*PROBLEM TO WORK ON:* Could you print exactly the lines of the listing below, starting at the line that has "pinky pip: (405, 402)" and ending at the line that has "index pip: (556, 357)", and only those lines?

*RECORDS PROVIDED:*
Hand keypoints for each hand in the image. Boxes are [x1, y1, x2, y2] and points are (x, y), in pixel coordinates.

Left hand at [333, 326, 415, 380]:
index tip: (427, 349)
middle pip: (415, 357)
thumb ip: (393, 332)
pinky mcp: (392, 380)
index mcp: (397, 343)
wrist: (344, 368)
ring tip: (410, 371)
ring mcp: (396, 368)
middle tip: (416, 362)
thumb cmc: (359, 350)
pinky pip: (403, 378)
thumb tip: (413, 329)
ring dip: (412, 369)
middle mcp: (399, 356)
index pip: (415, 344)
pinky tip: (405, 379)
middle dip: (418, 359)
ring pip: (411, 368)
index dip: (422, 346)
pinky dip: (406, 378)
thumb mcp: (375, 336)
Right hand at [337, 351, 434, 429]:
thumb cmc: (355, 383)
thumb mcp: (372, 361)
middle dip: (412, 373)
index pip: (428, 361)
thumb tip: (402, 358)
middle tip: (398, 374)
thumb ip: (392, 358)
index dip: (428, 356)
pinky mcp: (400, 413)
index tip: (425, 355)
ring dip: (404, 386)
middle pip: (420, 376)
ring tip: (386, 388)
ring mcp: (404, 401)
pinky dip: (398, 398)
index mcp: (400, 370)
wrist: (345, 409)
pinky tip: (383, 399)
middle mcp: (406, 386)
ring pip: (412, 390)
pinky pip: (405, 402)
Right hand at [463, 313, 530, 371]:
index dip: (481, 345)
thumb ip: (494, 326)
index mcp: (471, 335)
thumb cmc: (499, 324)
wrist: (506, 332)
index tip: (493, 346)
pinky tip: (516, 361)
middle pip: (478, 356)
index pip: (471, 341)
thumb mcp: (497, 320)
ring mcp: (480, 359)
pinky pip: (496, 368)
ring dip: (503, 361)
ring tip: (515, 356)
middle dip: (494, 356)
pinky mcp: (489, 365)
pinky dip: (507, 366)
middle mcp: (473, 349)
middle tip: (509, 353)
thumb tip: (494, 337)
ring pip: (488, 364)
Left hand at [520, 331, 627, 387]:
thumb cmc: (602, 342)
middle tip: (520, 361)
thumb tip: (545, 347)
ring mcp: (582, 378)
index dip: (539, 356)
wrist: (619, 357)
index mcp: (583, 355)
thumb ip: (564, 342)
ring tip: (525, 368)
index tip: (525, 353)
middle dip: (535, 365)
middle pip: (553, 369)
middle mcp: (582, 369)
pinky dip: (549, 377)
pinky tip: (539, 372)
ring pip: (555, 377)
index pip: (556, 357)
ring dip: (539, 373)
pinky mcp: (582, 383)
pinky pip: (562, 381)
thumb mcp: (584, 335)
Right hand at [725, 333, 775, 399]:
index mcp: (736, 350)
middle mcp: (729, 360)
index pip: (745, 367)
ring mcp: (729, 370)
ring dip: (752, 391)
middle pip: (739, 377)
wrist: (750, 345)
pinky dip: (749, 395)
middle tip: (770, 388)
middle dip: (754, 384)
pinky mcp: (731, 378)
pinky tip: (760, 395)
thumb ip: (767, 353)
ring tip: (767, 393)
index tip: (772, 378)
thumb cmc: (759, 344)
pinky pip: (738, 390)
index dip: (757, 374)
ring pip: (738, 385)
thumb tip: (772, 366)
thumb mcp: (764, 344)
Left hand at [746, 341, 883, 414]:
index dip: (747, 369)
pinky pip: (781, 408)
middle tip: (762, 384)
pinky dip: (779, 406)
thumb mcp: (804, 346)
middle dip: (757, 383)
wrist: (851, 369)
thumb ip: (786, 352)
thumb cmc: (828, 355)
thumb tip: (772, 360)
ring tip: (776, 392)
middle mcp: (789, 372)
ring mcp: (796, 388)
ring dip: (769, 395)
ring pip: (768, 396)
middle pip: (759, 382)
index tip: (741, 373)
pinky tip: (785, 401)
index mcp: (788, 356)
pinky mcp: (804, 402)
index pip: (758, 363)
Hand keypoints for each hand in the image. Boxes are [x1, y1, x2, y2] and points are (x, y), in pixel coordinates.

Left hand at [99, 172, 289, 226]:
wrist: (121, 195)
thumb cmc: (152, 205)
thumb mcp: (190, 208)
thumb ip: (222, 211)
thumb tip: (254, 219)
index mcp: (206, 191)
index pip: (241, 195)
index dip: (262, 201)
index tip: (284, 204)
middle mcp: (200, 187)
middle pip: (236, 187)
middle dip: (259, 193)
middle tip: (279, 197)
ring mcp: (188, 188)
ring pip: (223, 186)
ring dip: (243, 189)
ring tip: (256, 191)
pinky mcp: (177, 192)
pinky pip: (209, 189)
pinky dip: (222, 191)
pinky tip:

*YOUR RESPONSE:*
pinky pip: (405, 402)
Right hand at [463, 313, 530, 371]:
index dip: (481, 345)
thumb ip: (494, 326)
index mcp: (471, 335)
thumb cmc: (499, 324)
wrist: (506, 332)
index tip: (493, 346)
pinky tip: (516, 361)
middle pip: (478, 356)
index pip: (471, 341)
thumb mcp: (497, 320)
ring mcp: (480, 359)
pinky pip: (496, 368)
ring dip: (503, 361)
ring tip: (515, 356)
middle dip: (494, 356)
pinky mcp: (489, 365)
pinky dip: (507, 366)
middle mcp: (473, 349)
middle tip: (509, 353)
thumb tip: (494, 337)
ring pip: (488, 364)
Left hand at [520, 331, 627, 387]:
thumb cmc: (602, 342)
middle tip: (520, 361)
thumb tip: (545, 347)
ring mcp: (582, 378)
index dip: (539, 356)
wrist: (619, 357)
index mcp: (583, 355)
thumb ip: (564, 342)
ring tip: (525, 368)
index tip: (525, 353)
middle dip: (535, 365)
middle pip: (553, 369)
middle mcp: (582, 369)
pinky dip: (549, 377)
pinky tip: (539, 372)
ring pip: (555, 377)
index pip: (556, 357)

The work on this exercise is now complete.